Text to read -
The Oxford dictionary defines "awe" as "a feeling of reverential respect mixed with fear or wonder." The is an onomatopoeia which is a word that is formed by the sound that it describes.

So, awe is the sound we make when facing something or even someone that is vastly bigger than ourselves, or much greater than we are.

I recently stayed at the Lake McDonald Lodge in Glacier National Park where I sat on the shore and watched the lake at sunset as the fish surfaced to catch the bugs, the sky radiated with colors of blue, purple and pink, the mountains framed the falling sun and the colors of the sunset. I stood in reverence at the overwhelming display and without thought or effort I let out my breath with the sound ... AWE!

Making time for experiencing these kinds of "awe" environments comes from my four values I use to guide my life.

  • Authenticity, because people are intimidated by my strengths but they are invited closer by my story.
  • Beauty, or the things that I create as I grow
  • Community, which is the best way to experience life
  • Discovery, because I am in constant wonder and awe of the universe I am part of!
  • These values of beauty and discovery connect me to my soul, the part of us that make us uniquely human, and is the best expression of my creation by the God who is the Creator of beauty. There are many ways to create and to experience beauty: enjoying stirring music, creating art, turning a run-down home and yard into a place of peace and beauty, writing connecting and moving s and books, bringing a divided nation and world together into peace.

    But another way to experience awe and wonder is in the places of beauty in our world and in our universe. God created a beautiful garden for humans and animals to grow, and as image-bearers, our best expression of our Creator's design is to create beauty.

Supplied material -
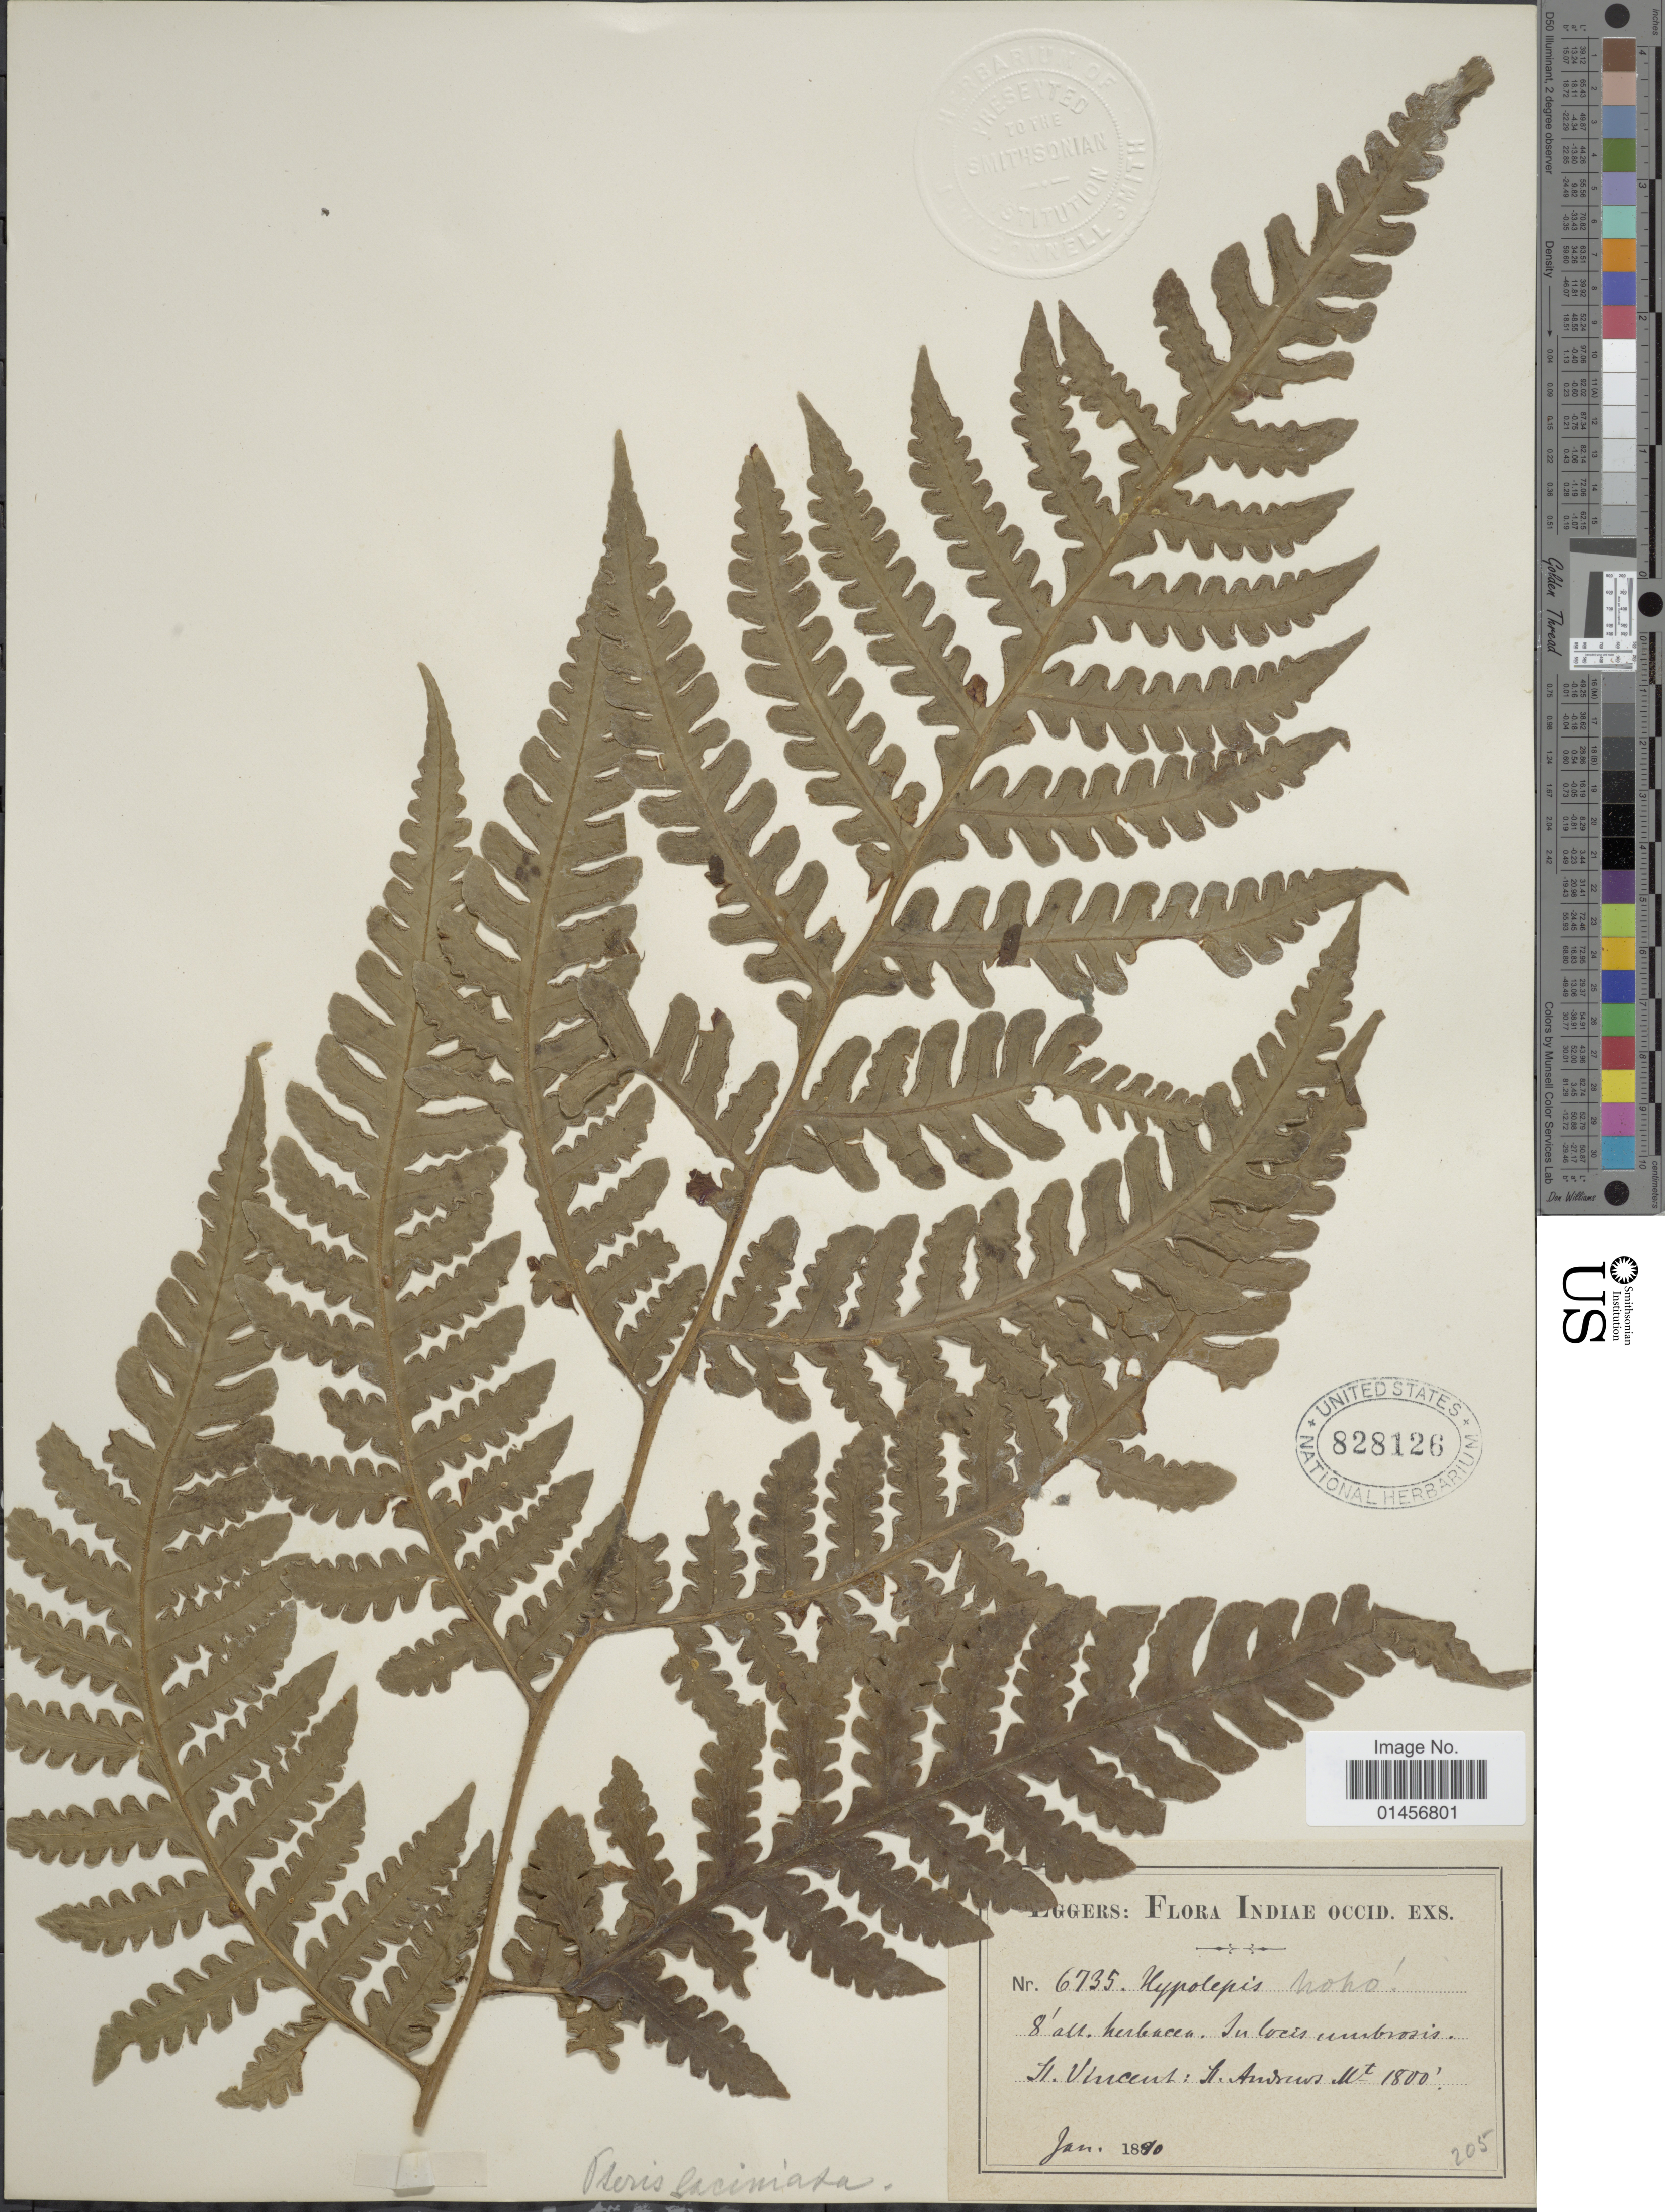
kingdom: Plantae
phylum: Tracheophyta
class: Polypodiopsida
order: Polypodiales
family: Lonchitidaceae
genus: Lonchitis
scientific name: Lonchitis hirsuta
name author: L.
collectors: H. F. A. von Eggers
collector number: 205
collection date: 1890-01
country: St. Vincent - Grenadines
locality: St. Vincent: St. Andrews.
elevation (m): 549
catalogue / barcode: US 828126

Exercise task A -
Answer these about the text on awe:
(i) Where did the writer stay in Glacier National Park?
(ii) How many values does the writer use to guide life?
(iii) Which value is called the best way to experience life?
Exercise task B - Can you write out the part of the text on awe that opens with the words "I recently stayed" and closes with "sound ... AWE!", swapping "reverence" for "wonder"?
The material plays no part in this.

Expected answer A -
(i) The Lake McDonald Lodge
(ii) Four
(iii) Community

Expected answer B -
I recently stayed at the Lake McDonald Lodge in Glacier National Park where I sat on the shore and watched the lake at sunset as the fish surfaced to catch the bugs, the sky radiated with colors of blue, purple and pink, the mountains framed the falling sun and the colors of the sunset. I stood in wonder at the overwhelming display and without thought or effort I let out my breath with the sound ... AWE!